═══ Information given ═══

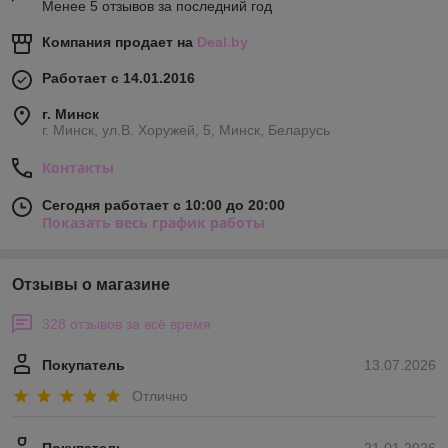
Менее 5 отзывов за последний год
Компания продает на
Deal.by
Работает с 14.01.2016
г. Минск
г. Минск, ул.В. Хоружей, 5, Минск, Беларусь
Контакты
Сегодня работает с 10:00 до 20:00
Показать весь график работы
Отзывы о магазине
328 отзывов за всё время
Покупатель
13.07.2026
Отлично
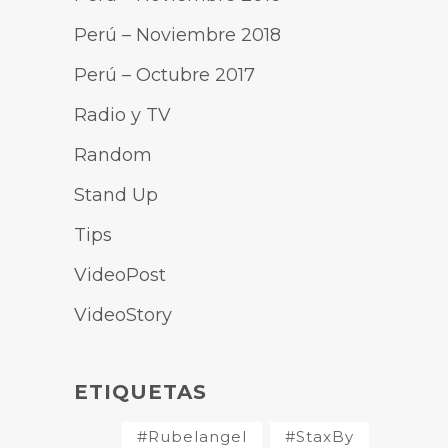
Perú – Noviembre 2018
Perú – Octubre 2017
Radio y TV
Random
Stand Up
Tips
VideoPost
VideoStory
ETIQUETAS
#Rubelangel
#StaxBy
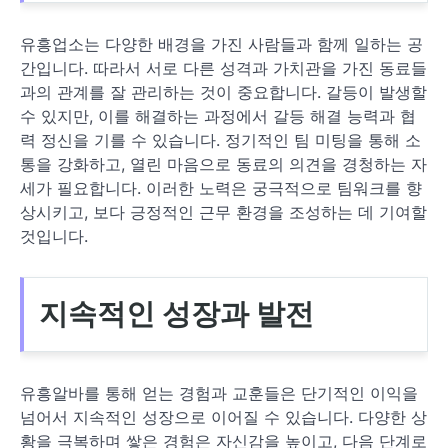
유흥업소는 다양한 배경을 가진 사람들과 함께 일하는 공
간입니다. 따라서 서로 다른 성격과 가치관을 가진 동료들
과의 관계를 잘 관리하는 것이 중요합니다. 갈등이 발생할
수 있지만, 이를 해결하는 과정에서 갈등 해결 능력과 협
력 정신을 기를 수 있습니다. 정기적인 팀 미팅을 통해 소
통을 강화하고, 열린 마음으로 동료의 의견을 경청하는 자
세가 필요합니다. 이러한 노력은 궁극적으로 팀워크를 향
상시키고, 보다 긍정적인 근무 환경을 조성하는 데 기여할
것입니다.
지속적인 성장과 발전
유흥알바를 통해 얻는 경험과 교훈들은 단기적인 이익을
넘어서 지속적인 성장으로 이어질 수 있습니다. 다양한 상
황을 극복하며 쌓은 경험은 자신감을 높이고, 다음 단계로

═══

Task goal: Starting at the line that contains "Perú – Noviembre 2018" and stopping after the last line of the material, put each line into a Markdown table with the columns Row and Line, with rows numbered from 1. Leave out the picture placeholders and any blank lines.

Output for this exercise:
| Row | Line |
|---|---|
| 1 | Perú – Noviembre 2018 |
| 2 | Perú – Octubre 2017 |
| 3 | Radio y TV |
| 4 | Random |
| 5 | Stand Up |
| 6 | Tips |
| 7 | VideoPost |
| 8 | VideoStory |
| 9 | ETIQUETAS |
| 10 | #Rubelangel |
| 11 | #StaxBy |
| 12 | 유흥업소는 다양한 배경을 가진 사람들과 함께 일하는 공 |
| 13 | 간입니다. 따라서 서로 다른 성격과 가치관을 가진 동료들 |
| 14 | 과의 관계를 잘 관리하는 것이 중요합니다. 갈등이 발생할 |
| 15 | 수 있지만, 이를 해결하는 과정에서 갈등 해결 능력과 협 |
| 16 | 력 정신을 기를 수 있습니다. 정기적인 팀 미팅을 통해 소 |
| 17 | 통을 강화하고, 열린 마음으로 동료의 의견을 경청하는 자 |
| 18 | 세가 필요합니다. 이러한 노력은 궁극적으로 팀워크를 향 |
| 19 | 상시키고, 보다 긍정적인 근무 환경을 조성하는 데 기여할 |
| 20 | 것입니다. |
| 21 | 지속적인 성장과 발전 |
| 22 | 유흥알바를 통해 얻는 경험과 교훈들은 단기적인 이익을 |
| 23 | 넘어서 지속적인 성장으로 이어질 수 있습니다. 다양한 상 |
| 24 | 황을 극복하며 쌓은 경험은 자신감을 높이고, 다음 단계로 |